▸ Problem description
Every line from the top of the records through the one bearing "Leben etwas mit" is to be reproduced exactly, and pictures are to be left out.

START Data excerpts

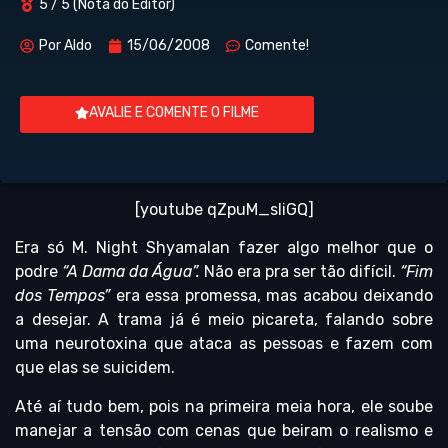
5 / 5 (Nota do Editor)
Por
Aldo
15/06/2008
Comente!
AVALIE E COMENTE O FILME
[youtube qZpuM_sIiGQ]
Era só M. Night Shyamalan fazer algo melhor que o
podre
“A Dama da Água”.
Não era pra ser tão difícil.
“Fim
dos Tempos”
era essa promessa, mas acabou deixando
a desejar. A trama já é meio picareta, falando sobre
uma neurotoxina que ataca as pessoas e fazem com
que elas se suicidem.
Até aí tudo bem, pois na primeira meia hora, ele soube
manejar a tensão com cenas que beiram o realismo e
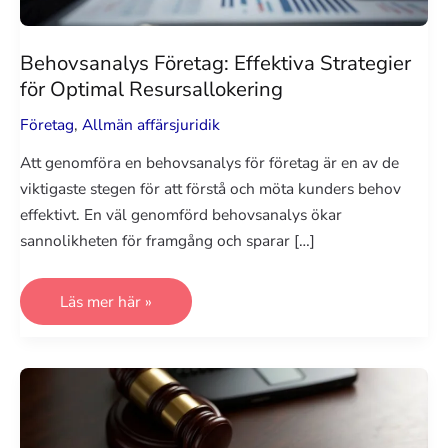
Behovsanalys Företag: Effektiva Strategier
för Optimal Resursallokering
Företag
,
Allmän affärsjuridik
Att genomföra en behovsanalys för företag är en av de
viktigaste stegen för att förstå och möta kunders behov
effektivt. En väl genomförd behovsanalys ökar
sannolikheten för framgång och sparar […]
Behovsanalys
Läs mer här »
Företag:
Effektiva
Strategier
för
Optimal
Resursallokering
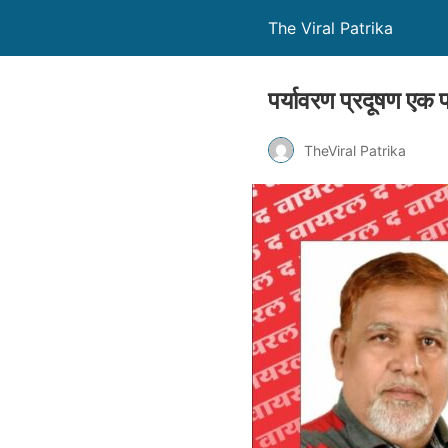
The Viral Patrika
पर्यावरण प्रदूषण एक
TheViral Patrika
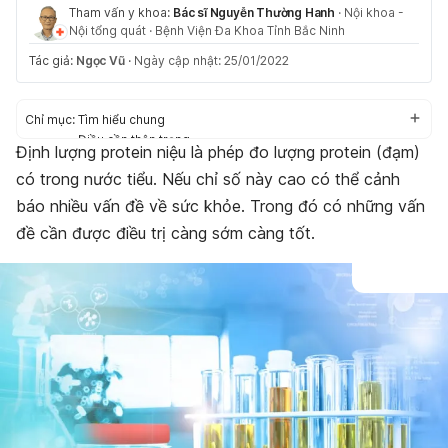
Tham vấn y khoa:
Bác sĩ Nguyễn Thường Hanh
·
Nội khoa -
Nội tổng quát
·
Bệnh Viện Đa Khoa Tỉnh Bắc Ninh
Tác giả:
Ngọc Vũ
·
Ngày cập nhật: 25/01/2022
Chỉ mục:
Tìm hiểu chung
Điều cần thận trọng
Định lượng protein niệu là phép đo lượng protein (đạm)
Quy trình định lượng protein niệu
có trong nước tiểu. Nếu chỉ số này cao có thể cảnh
báo nhiều vấn đề về sức khỏe. Trong đó có những vấn
đề cần được điều trị càng sớm càng tốt.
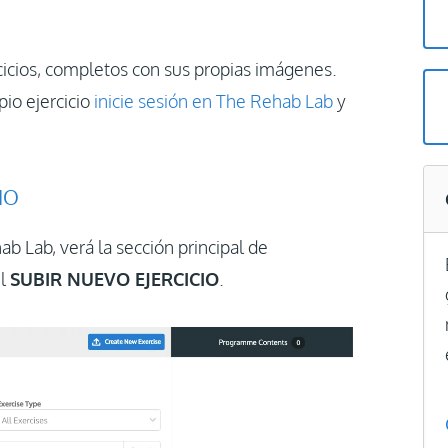
cicios, completos con sus propias imágenes.
pio ejercicio
inicie sesión en The Rehab Lab
y
IO
b Lab, verá la sección principal de
ul
SUBIR NUEVO EJERCICIO
.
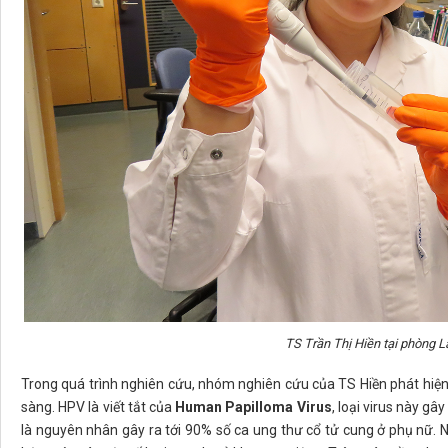
TS Trần Thị Hiền tại phòng L
Trong quá trình nghiên cứu, nhóm nghiên cứu của TS Hiền phát hiện
sàng. HPV là viết tắt của
Human Papilloma Virus
, loại virus này g
là nguyên nhân gây ra tới 90% số ca ung thư cổ tử cung ở phụ nữ. 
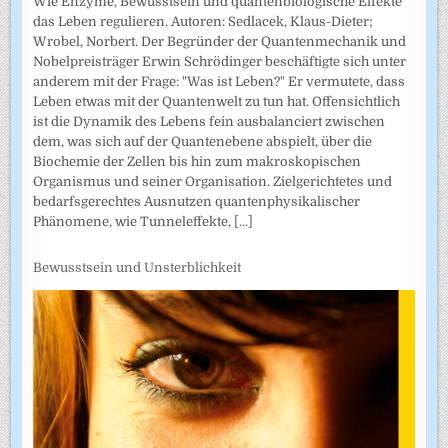
Wie Enzyme, Bewusstsein und quantenbiologische Effekte
das Leben regulieren. Autoren: Sedlacek, Klaus-Dieter;
Wrobel, Norbert. Der Begründer der Quantenmechanik und
Nobelpreisträger Erwin Schrödinger beschäftigte sich unter
anderem mit der Frage: "Was ist Leben?" Er vermutete, dass
Leben etwas mit der Quantenwelt zu tun hat. Offensichtlich
ist die Dynamik des Lebens fein ausbalanciert zwischen
dem, was sich auf der Quantenebene abspielt, über die
Biochemie der Zellen bis hin zum makroskopischen
Organismus und seiner Organisation. Zielgerichtetes und
bedarfsgerechtes Ausnutzen quantenphysikalischer
Phänomene, wie Tunneleffekte,
[...]
Bewusstsein und Unsterblichkeit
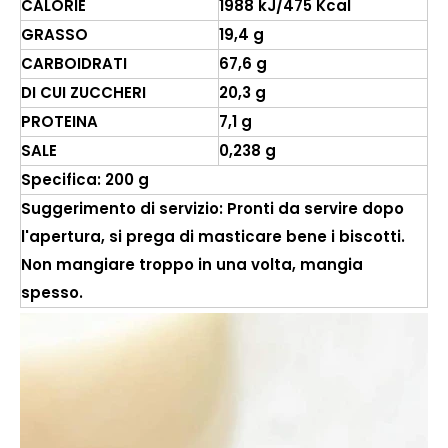
CALORIE
1988 kJ/475 Kcal
GRASSO
19,4 g
CARBOIDRATI
67,6 g
DI CUI ZUCCHERI
20,3 g
PROTEINA
7,1 g
SALE
0,238 g
Specifica: 200 g
Suggerimento di servizio: Pronti da servire dopo
l'apertura, si prega di masticare bene i biscotti.
Non mangiare troppo in una volta, mangia
spesso.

END Data excerpts

▸ Output for this exercise
5 / 5 (Nota do Editor)
Por
Aldo
15/06/2008
Comente!
AVALIE E COMENTE O FILME
[youtube qZpuM_sIiGQ]
Era só M. Night Shyamalan fazer algo melhor que o
podre
“A Dama da Água”.
Não era pra ser tão difícil.
“Fim
dos Tempos”
era essa promessa, mas acabou deixando
a desejar. A trama já é meio picareta, falando sobre
uma neurotoxina que ataca as pessoas e fazem com
que elas se suicidem.
Até aí tudo bem, pois na primeira meia hora, ele soube
manejar a tensão com cenas que beiram o realismo e
Behovsanalys Företag: Effektiva Strategier
för Optimal Resursallokering
Företag
,
Allmän affärsjuridik
Att genomföra en behovsanalys för företag är en av de
viktigaste stegen för att förstå och möta kunders behov
effektivt. En väl genomförd behovsanalys ökar
sannolikheten för framgång och sparar […]
Behovsanalys
Läs mer här »
Företag:
Effektiva
Strategier
för
Optimal
Resursallokering
The Viral Patrika
पर्यावरण प्रदूषण एक
TheViral Patrika
Tham vấn y khoa:
Bác sĩ Nguyễn Thường Hanh
·
Nội khoa -
Nội tổng quát
·
Bệnh Viện Đa Khoa Tỉnh Bắc Ninh
Tác giả:
Ngọc Vũ
·
Ngày cập nhật: 25/01/2022
Chỉ mục:
Tìm hiểu chung
Điều cần thận trọng
Định lượng protein niệu là phép đo lượng protein (đạm)
Quy trình định lượng protein niệu
có trong nước tiểu. Nếu chỉ số này cao có thể cảnh
báo nhiều vấn đề về sức khỏe. Trong đó có những vấn
đề cần được điều trị càng sớm càng tốt.
cicios, completos con sus propias imágenes.
pio ejercicio
inicie sesión en The Rehab Lab
y
IO
b Lab, verá la sección principal de
ul
SUBIR NUEVO EJERCICIO
.
TS Trần Thị Hiền tại phòng L
Trong quá trình nghiên cứu, nhóm nghiên cứu của TS Hiền phát hiện
sàng. HPV là viết tắt của
Human Papilloma Virus
, loại virus này g
là nguyên nhân gây ra tới 90% số ca ung thư cổ tử cung ở phụ nữ. 
Wie Enzyme, Bewusstsein und quantenbiologische Effekte
das Leben regulieren. Autoren: Sedlacek, Klaus-Dieter;
Wrobel, Norbert. Der Begründer der Quantenmechanik und
Nobelpreisträger Erwin Schrödinger beschäftigte sich unter
anderem mit der Frage: "Was ist Leben?" Er vermutete, dass
Leben etwas mit der Quantenwelt zu tun hat. Offensichtlich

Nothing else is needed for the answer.